The Secret Message of Jesus by Brian McLaren

 This review originally appeared Mmmmm, That’s Good CoffeeWritten by Rick Stilwell (reposted here by permission)

 

With his latest book, Brian McLaren has given his readers a title that’s more controversial than the contents, and a thought process that is challenging and life-stretching for anyone wanting to look beyond the typical doctrinal stances of the New Testament gospels.

Secret The Secret Message of Jesus (copyright 2006, W Publishing Group) reads to me as the work of the disconnected-third-party-narrator of McLaren’s New Kind of Christian trilogy. After following Dan Poole and Neil Oliver’s journeys and conversations together, the narrator is voicing what’s been hashed and re-hashed by that series’ protagonists. That’s the feeling I got as I read Secret, feeling that this was part of a larger progression that’s been going on for some time in McLaren’s writing.
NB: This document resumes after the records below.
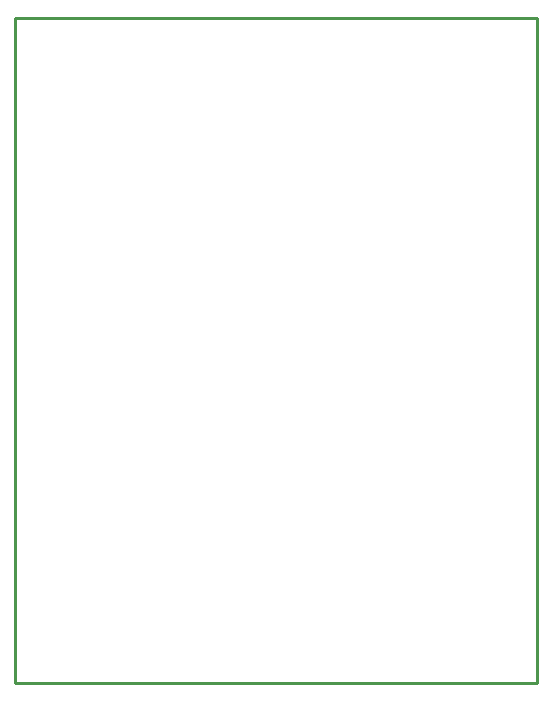
<source format=gko>
G04 Layer: BoardOutlineLayer*
G04 EasyEDA v6.5.42, 2024-06-08 10:03:42*
G04 2a0a793ee1f445049542d68d0598b523,181136881d82463cbfe9aea6f2478185,10*
G04 Gerber Generator version 0.2*
G04 Scale: 100 percent, Rotated: No, Reflected: No *
G04 Dimensions in millimeters *
G04 leading zeros omitted , absolute positions ,4 integer and 5 decimal *
%FSLAX45Y45*%
%MOMM*%

%ADD10C,0.2540*%
D10*
X-279458Y3670358D02*
G01*
X-279458Y3670358D01*
X-279400Y3670300D01*
X-279458Y3670358D01*
X4140141Y3670358D01*
X4140141Y3517958D01*
X4140141Y-1955741D01*
X-279458Y-1955741D01*
X-279458Y3670358D01*

%LPD*%
M02*

</source>
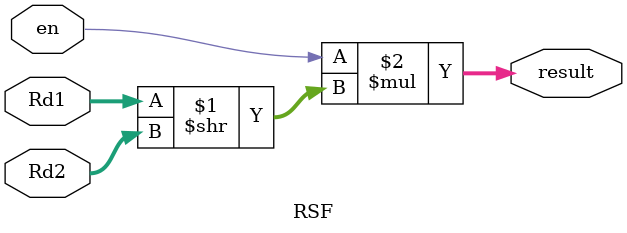
<source format=v>
`timescale 1ns / 1ps


module RSF(
    input en,
    input [3:0]Rd1,
    input [3:0]Rd2,
    output [3:0]result
    );
    
    assign result = en * (Rd1 >> Rd2);      // enable ½ÅÈ£ ÀÎ°¡½Ã, Rd1À» Rd2¸¸Å­ shift right

endmodule


</source>
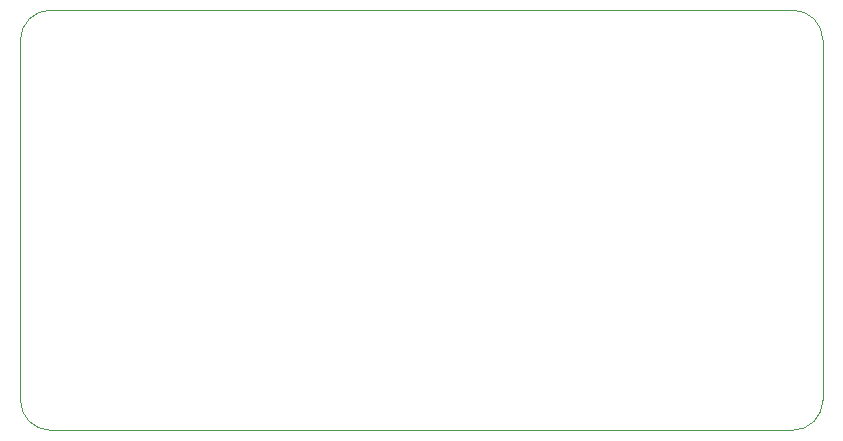
<source format=gbr>
G04 #@! TF.GenerationSoftware,KiCad,Pcbnew,(5.1.9)-1*
G04 #@! TF.CreationDate,2021-11-02T13:36:32-07:00*
G04 #@! TF.ProjectId,wemos_d1_mini_weather_station,77656d6f-735f-4643-915f-6d696e695f77,rev?*
G04 #@! TF.SameCoordinates,Original*
G04 #@! TF.FileFunction,Profile,NP*
%FSLAX46Y46*%
G04 Gerber Fmt 4.6, Leading zero omitted, Abs format (unit mm)*
G04 Created by KiCad (PCBNEW (5.1.9)-1) date 2021-11-02 13:36:32*
%MOMM*%
%LPD*%
G01*
G04 APERTURE LIST*
G04 #@! TA.AperFunction,Profile*
%ADD10C,0.050000*%
G04 #@! TD*
G04 APERTURE END LIST*
D10*
X122555000Y-98425000D02*
G75*
G02*
X120015000Y-100965000I-2540000J0D01*
G01*
X57150000Y-100965000D02*
G75*
G02*
X54610000Y-98425000I0J2540000D01*
G01*
X54610000Y-67945000D02*
G75*
G02*
X57150000Y-65405000I2540000J0D01*
G01*
X120015000Y-65405000D02*
G75*
G02*
X122555000Y-67945000I0J-2540000D01*
G01*
X54610000Y-67945000D02*
X54610000Y-98425000D01*
X120015000Y-65405000D02*
X57150000Y-65405000D01*
X122555000Y-98425000D02*
X122555000Y-67945000D01*
X57150000Y-100965000D02*
X120015000Y-100965000D01*
M02*

</source>
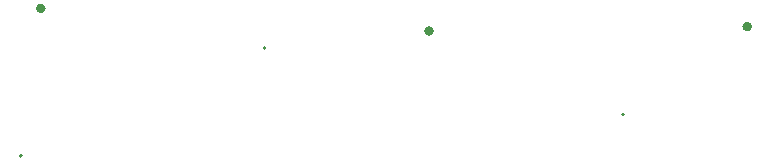
<source format=gbr>
%TF.GenerationSoftware,KiCad,Pcbnew,8.0.1*%
%TF.CreationDate,2024-03-24T20:30:25+02:00*%
%TF.ProjectId,Sensing_Subsystem,53656e73-696e-4675-9f53-756273797374,rev?*%
%TF.SameCoordinates,Original*%
%TF.FileFunction,Other,Comment*%
%FSLAX46Y46*%
G04 Gerber Fmt 4.6, Leading zero omitted, Abs format (unit mm)*
G04 Created by KiCad (PCBNEW 8.0.1) date 2024-03-24 20:30:25*
%MOMM*%
%LPD*%
G01*
G04 APERTURE LIST*
%ADD10C,0.200000*%
%ADD11C,0.400000*%
G04 APERTURE END LIST*
D10*
%TO.C,Q3*%
X172000000Y-93960000D02*
G75*
G02*
X171800000Y-93960000I-100000J0D01*
G01*
X171800000Y-93960000D02*
G75*
G02*
X172000000Y-93960000I100000J0D01*
G01*
D11*
%TO.C,U3*%
X122800000Y-84980000D02*
G75*
G02*
X122400000Y-84980000I-200000J0D01*
G01*
X122400000Y-84980000D02*
G75*
G02*
X122800000Y-84980000I200000J0D01*
G01*
D10*
%TO.C,Q2*%
X141640000Y-88350000D02*
G75*
G02*
X141440000Y-88350000I-100000J0D01*
G01*
X141440000Y-88350000D02*
G75*
G02*
X141640000Y-88350000I100000J0D01*
G01*
%TO.C,Q1*%
X121000000Y-97460000D02*
G75*
G02*
X120800000Y-97460000I-100000J0D01*
G01*
X120800000Y-97460000D02*
G75*
G02*
X121000000Y-97460000I100000J0D01*
G01*
D11*
%TO.C,U2*%
X155680000Y-86900000D02*
G75*
G02*
X155280000Y-86900000I-200000J0D01*
G01*
X155280000Y-86900000D02*
G75*
G02*
X155680000Y-86900000I200000J0D01*
G01*
%TO.C,U1*%
X182600000Y-86520000D02*
G75*
G02*
X182200000Y-86520000I-200000J0D01*
G01*
X182200000Y-86520000D02*
G75*
G02*
X182600000Y-86520000I200000J0D01*
G01*
%TD*%
M02*

</source>
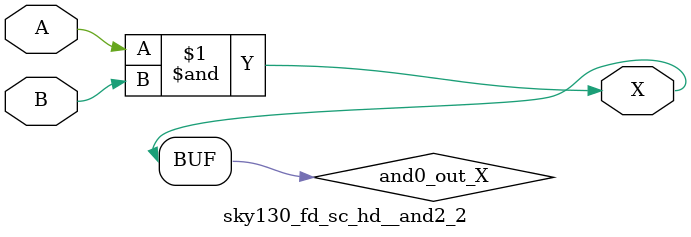
<source format=v>
/*
 * Copyright 2020 The SkyWater PDK Authors
 *
 * Licensed under the Apache License, Version 2.0 (the "License");
 * you may not use this file except in compliance with the License.
 * You may obtain a copy of the License at
 *
 *     https://www.apache.org/licenses/LICENSE-2.0
 *
 * Unless required by applicable law or agreed to in writing, software
 * distributed under the License is distributed on an "AS IS" BASIS,
 * WITHOUT WARRANTIES OR CONDITIONS OF ANY KIND, either express or implied.
 * See the License for the specific language governing permissions and
 * limitations under the License.
 *
 * SPDX-License-Identifier: Apache-2.0
*/


`ifndef SKY130_FD_SC_HD__AND2_2_FUNCTIONAL_V
`define SKY130_FD_SC_HD__AND2_2_FUNCTIONAL_V

/**
 * and2: 2-input AND.
 *
 * Verilog simulation functional model.
 */

`timescale 1ns / 1ps
`default_nettype none

`celldefine
module sky130_fd_sc_hd__and2_2 (
    X,
    A,
    B
);

    // Module ports
    output X;
    input  A;
    input  B;

    // Local signals
    wire and0_out_X;

    //  Name  Output      Other arguments
    and and0 (and0_out_X, A, B           );
    buf buf0 (X         , and0_out_X     );

endmodule
`endcelldefine

`default_nettype wire
`endif  // SKY130_FD_SC_HD__AND2_2_FUNCTIONAL_V

</source>
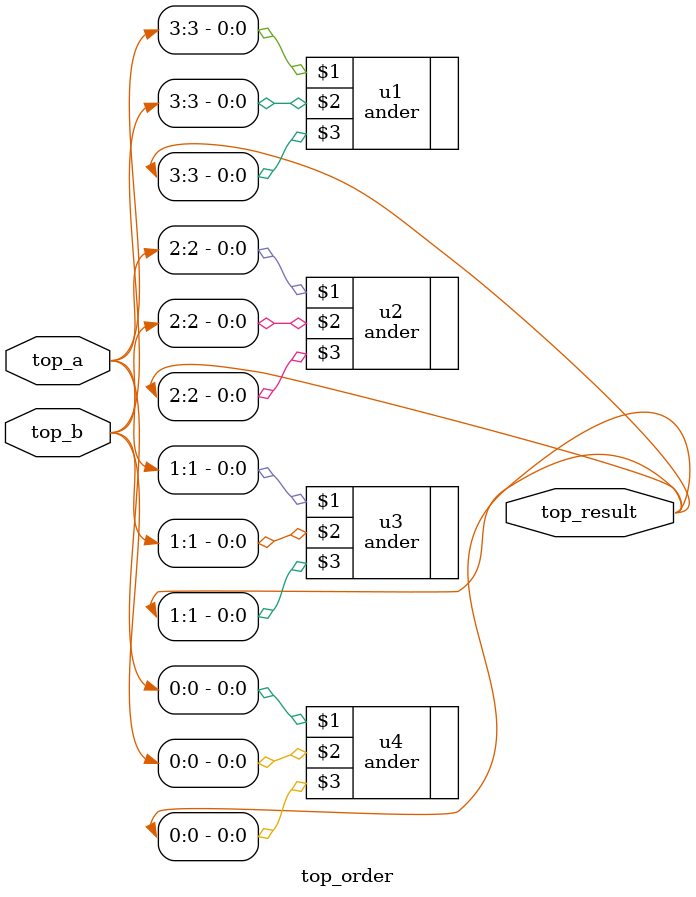
<source format=v>
`timescale 1 ns / 1 ps

module top_order (top_a, top_b, top_result);

    input [3:0] top_a, top_b;
    output [3:0] top_result;

    ander u1 (top_a[3], top_b[3], top_result[3]);
    ander u2 (top_a[2], top_b[2], top_result[2]);
    ander u3 (top_a[1], top_b[1], top_result[1]);
    ander u4 (top_a[0], top_b[0], top_result[0]);

endmodule

</source>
Where last year’s A Generous Orthodoxy read as more of an overall doctrinal or post-doctrinal work, his new book posits the single idea that Jesus, in sharing His message with parables and questions to graciously protect those who would not want to listen (Matthew 13), was able to "hide" pieces and parts of the Gospel across the centuries from anyone unwilling to live for Christ in the Kingdom.

 

The book is broken out into three sections, each building on the one before. Part 1 is "Excavation: Digging Beneath the Surface to Uncover Jesus’ Message". The particular choice of "excavation", rather than the overused "deconstruction", is helpful to give a new spin on what’s being done. Some of us as Christians have found the whole experience lacking – but we know it’s not God’s fault. If there is an ethereal "more" out there to be found, it’ll be found in Christ. And it’ll be found apart from a great deal of the historical and philosophical baggage that’s built up in the system over the past two-thousand-or-so years. Getting rid of the hindrances while still holding to the foundational premises is a tough chore, and too many folks deconstruct themselves out of Christianity and out of Christ altogether. McLaren doesn’t cross that line – instead, he brings to bear the singular thought that in using questions and parables, Jesus was hiding part of his message from those unwilling to listen with whole-hearts. Instead of a conspiracy theory that might lead us to huge digressions, we’re faced with simply re-reading and re-thinking the Gospel stories and listening with ears willing to hear this time around.

 

Part 2 is set as "Engagement: Grappling With the Meaning of Jesus’ Message". One of my own beefs over the past decade has been the inability of some to question, to doubt, to begin to fully contemplate what the teaching and implications of scripture might really be about for our lives. We walk into a sanctuary, hear a message, sing songs, pray and worship, and then leave – with very little to show for those hours, very little transformation or growth or maturity in our lives. After deconstructing, we’re left (hopefully) with a foundational thing that can now support the weight of a growing and fluid life in Christ. McLaren keeps on topic by sharing the secret message as a scandal – if they only knew what Jesus was saying, what Paul was writing. Some did know, and some did get it. But along the way we’ve lost part of that subversiveness and challenge.

 

And here, perhaps, is the most astounding contrast of all: the peace of God’s kingdom comes not through the violent torture and merciless extermination of the king’s enemies, but rather through the suffering and death of the king himself. The pax Christi is not the peace of conquest but rather the peace of true reconciliation. the king achieves peace not by shedding the blood of rebels but by – I hope the scandal and wonder of this is not lost because the words may be familiar – shedding his own blood. (p. 99)

 

Part 3 is aptly titled "Imagination: Exploring How Jesus’ Secret Message Could Change Everything" – again, if we’re missing anything in the conversations of the emergent church versus those who’d be anti-emergent, it’s the idea that if we took Jesus, Paul and the rest of the Old and New Testaments seriously, we would be living out something pretty different from our status quo tendencies. If the "kingdom of God" is only a future place and time after we die and after Jesus’ return in glory, then we can probably do whatever we want on this earth as long as we’ve got "fire insurance" to keep us out of hell. But if there’s a "here but not yet" component – if Jesus’ message that "the kingdom is at hand" means that the rule of God is being brought to bear right now, that’s a whole ‘nother thing entirely. We are to live in the kingdom, even as we live on this planet in whatever geographic location we’ve been planted, and that "secret message" plays out in myriad ways to show Christ real and living and vibrant and meaningful to a world that’s dying to know the truth of all that.

 

I don’t think this is McLaren’s best work, but it has done something that he hasn’t done before. He’s taken some of the vague details of his own "doctrine" and given some solid food to chew on. May those with teeth to chew, and ears to hear, begin to chew on what Jesus might be revealing to us.